The species is named after Ronald J. Dow, who had assisted Kennedy and Muhs to their trips to the Channel Islands.

==Description==
Dow's Puffin is clearly distinguishable from all other extant and extinct puffins of the American west coast by the morphology of the beak, specifically how far it extends dorsally and ventrally. The beak shape is not as narrow as in the modern rhinoceros auklet, but lacking the pronounced expansion seen in the horned puffin. As this character may be variable among members of a single species, the diagnosis for Fratercula dowi was later amended in a Ph. D. dissertation. Neil Adam Smith described several anatomical traits of the humerus that more clearly distinguish the Channel Islands species from its modern relatives. The distal margin of the humeral head for instance is rounded, something otherwise observed in other auks, while in puffins this region is pointed. The olecranon projects in a fashion similar to Synthliboramphus while the ulna shows characters otherwise seen in the whiskered auklet and the extinct Cerorhinca aurorensis.

Fratercula dowi is smaller than the tufted puffin, but indistinguishable in size from the rhinoceros auklet or the horned puffin.
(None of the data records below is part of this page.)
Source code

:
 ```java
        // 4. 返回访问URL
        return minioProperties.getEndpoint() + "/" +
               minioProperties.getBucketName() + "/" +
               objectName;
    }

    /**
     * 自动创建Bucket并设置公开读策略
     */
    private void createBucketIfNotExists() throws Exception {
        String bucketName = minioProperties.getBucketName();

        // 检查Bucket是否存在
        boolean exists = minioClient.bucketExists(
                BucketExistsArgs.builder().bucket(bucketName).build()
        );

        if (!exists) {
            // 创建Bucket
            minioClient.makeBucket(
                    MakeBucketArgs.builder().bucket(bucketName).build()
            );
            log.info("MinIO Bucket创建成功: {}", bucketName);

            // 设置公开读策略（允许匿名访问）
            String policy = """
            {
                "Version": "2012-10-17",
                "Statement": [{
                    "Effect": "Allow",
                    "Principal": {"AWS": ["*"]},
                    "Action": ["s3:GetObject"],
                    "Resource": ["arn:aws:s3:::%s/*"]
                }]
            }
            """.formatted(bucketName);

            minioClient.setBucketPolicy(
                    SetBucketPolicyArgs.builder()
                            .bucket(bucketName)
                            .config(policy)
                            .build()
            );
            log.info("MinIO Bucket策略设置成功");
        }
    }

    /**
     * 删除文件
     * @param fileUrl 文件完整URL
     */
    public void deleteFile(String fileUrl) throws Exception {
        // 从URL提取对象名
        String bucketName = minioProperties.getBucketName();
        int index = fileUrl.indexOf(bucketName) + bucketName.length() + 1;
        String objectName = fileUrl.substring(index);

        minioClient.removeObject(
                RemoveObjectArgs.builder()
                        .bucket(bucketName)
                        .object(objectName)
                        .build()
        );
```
However Fratercula dowi appears to have undergone an overall decrease in size throughout its temporal range, with the youngest remains having been found to be smaller than its oldest.

==Phylogeny==
Phylogenetic analysis of the Fraterculini has recovered that Fratercula dowi was likely the basalmost species within the genus.

==Paleobiology==
During the Late Pleistocene Fratercula dowi coexisted with at least one other species of puffin on San Miguel Island, the tufted puffin which is known from three subfossil bones. Other Pleistocene puffin remains were initially assigned to the rhinoceros auklet, but later found to have either belonged to Dow's puffin or at least to the Fratercula genus. Besides the tufted puffin, other seabirds found on the Channel Islands include the ancient murrelet and Cassin's auklet. Seeing as the remains of these birds were all preserved in sitting positions, it is hypothesized that they died when their nesting burrows caved in. This would suggest that the nesting habits of Dow's puffin are closer to that of the tufted puffin and rhinoceros auklet, while the horned puffin nests in rocky crevices. Typically modern puffins lay a single egg which is attended by both parents, a fact that corresponds well with the single egg discovered in association with the holotype of Fratercula dowi. The egg is also within the size range of modern puffin species, which extends to the eggs discovered on San Miguel Island, even if they lack direct association to skeletal material. The flightless seaduck Chendytes lawi also nested on the island of San Miguel alongside the aforementioned auk species.

Although modern puffins are generally restricted to more northern latitudes, only occasionally coming as far south as California in the winter, water temperatures during the Pleistocene were notably cooler than they are today. This would explain the presence of a breeding population of Fratercula dowi on the Channel Islands.